What is the personal money math of a long commute?

Time in traffic has a price even when no cash leaves your pocket. As a purely illustrative example: a professional earning Rs 6 lakh a year for roughly 2,000 working hours values their time at about Rs 300 an hour. At that rate, Bengaluru's 168 lost hours are worth about Rs 50,400 a year - before counting the extra fuel burned idling, faster vehicle wear, and the salary growth foregone by picking a nearer job over a better one. This is why commute length belongs in the same spreadsheet as rent when comparing neighbourhoods or offers - a trade-off explored in money decisions when relocating cities and geographic arbitrage within India.

Chapter 6

Can anything fix it?

The Economic Survey 2025-26 recommends congestion pricing in dense business districts - charging vehicles for entering the most clogged zones at peak times - alongside parking reforms, arguing that demand-based pricing shifts trips to public transport and spreads traffic across the day. The global evidence is instructive but sobering: New York introduced a congestion charge in 2025 and TomTom's data showed congestion falling in the first half of the year, before creeping back up in the second half. Pricing, transit capacity and land-use planning appear to work only as a package; no city has escaped congestion by building roads alone. TomTom's own analysis notes that even Los Angeles, where over 60% of central roads are highways, remains heavily congested.

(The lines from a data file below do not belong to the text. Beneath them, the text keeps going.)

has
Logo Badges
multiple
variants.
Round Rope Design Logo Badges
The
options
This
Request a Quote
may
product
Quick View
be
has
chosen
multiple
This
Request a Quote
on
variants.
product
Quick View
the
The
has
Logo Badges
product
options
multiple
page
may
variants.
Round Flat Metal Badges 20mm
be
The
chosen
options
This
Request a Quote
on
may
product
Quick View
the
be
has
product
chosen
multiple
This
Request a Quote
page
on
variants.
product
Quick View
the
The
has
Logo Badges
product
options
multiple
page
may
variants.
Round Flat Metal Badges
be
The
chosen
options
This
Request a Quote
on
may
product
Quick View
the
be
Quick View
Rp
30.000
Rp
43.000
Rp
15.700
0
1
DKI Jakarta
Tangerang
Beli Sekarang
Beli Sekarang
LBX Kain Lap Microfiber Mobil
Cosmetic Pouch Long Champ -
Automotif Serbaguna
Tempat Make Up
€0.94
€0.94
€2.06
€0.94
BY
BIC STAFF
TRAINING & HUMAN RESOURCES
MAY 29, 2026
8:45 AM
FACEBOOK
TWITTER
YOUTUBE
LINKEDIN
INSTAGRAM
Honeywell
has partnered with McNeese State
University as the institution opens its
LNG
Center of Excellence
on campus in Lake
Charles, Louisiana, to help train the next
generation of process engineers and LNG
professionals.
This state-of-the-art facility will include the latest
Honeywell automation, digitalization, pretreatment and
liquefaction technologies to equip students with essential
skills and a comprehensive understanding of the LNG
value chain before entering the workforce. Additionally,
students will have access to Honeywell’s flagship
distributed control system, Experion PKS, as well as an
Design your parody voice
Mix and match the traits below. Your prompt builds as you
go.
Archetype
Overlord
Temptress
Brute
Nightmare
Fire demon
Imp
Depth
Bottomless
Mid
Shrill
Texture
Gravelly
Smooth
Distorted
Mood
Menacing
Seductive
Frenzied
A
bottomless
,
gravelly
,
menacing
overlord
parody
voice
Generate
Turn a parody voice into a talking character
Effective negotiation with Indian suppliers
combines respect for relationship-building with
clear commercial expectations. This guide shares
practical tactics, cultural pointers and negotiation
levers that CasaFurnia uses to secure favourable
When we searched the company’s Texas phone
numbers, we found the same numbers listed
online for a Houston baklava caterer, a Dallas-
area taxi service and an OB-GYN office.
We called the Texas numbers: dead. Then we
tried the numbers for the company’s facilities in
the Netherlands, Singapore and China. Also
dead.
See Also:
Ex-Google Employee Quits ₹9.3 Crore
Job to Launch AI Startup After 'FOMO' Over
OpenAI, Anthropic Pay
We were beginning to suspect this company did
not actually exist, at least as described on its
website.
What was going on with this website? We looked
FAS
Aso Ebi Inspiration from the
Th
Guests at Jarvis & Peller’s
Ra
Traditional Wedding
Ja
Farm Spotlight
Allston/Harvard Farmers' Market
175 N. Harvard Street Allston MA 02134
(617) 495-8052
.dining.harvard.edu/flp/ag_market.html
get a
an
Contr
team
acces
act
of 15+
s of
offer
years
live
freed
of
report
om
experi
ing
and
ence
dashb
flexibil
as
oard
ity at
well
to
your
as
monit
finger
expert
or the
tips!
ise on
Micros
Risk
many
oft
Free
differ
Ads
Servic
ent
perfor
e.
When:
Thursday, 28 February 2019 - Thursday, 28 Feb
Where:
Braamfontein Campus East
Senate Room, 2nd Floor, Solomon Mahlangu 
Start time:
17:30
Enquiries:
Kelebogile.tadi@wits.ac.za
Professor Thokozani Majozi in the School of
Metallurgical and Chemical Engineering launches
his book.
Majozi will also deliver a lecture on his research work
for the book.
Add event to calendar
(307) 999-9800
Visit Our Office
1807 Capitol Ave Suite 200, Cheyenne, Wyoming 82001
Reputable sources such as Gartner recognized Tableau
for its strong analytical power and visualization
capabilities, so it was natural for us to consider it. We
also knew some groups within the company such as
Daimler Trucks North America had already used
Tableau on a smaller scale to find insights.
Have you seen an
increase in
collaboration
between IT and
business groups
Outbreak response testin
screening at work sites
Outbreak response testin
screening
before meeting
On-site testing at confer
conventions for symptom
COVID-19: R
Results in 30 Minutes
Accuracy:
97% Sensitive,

There are small signs of movement in the Indian data too: Mumbai, Hyderabad and Ahmedabad all recorded lower congestion levels in 2025 than in 2024, even as Bengaluru, Pune and Delhi worsened.

Chapter 7

What this means for you

India's economy stuck in traffic!

India's growth story is written in a handful of cities that are among the slowest on earth, and the meter is running: about Rs 1.47 lakh crore a year in the four biggest metros alone, a month of workdays lost per commuter in Bengaluru, and a job market that congestion quietly shrinks for everyone in it. Understanding congestion as a tax - one paid in time, fuel, sleep and narrowed opportunity - explains both why economists take it so seriously and why commute math deserves a permanent line in your own financial thinking.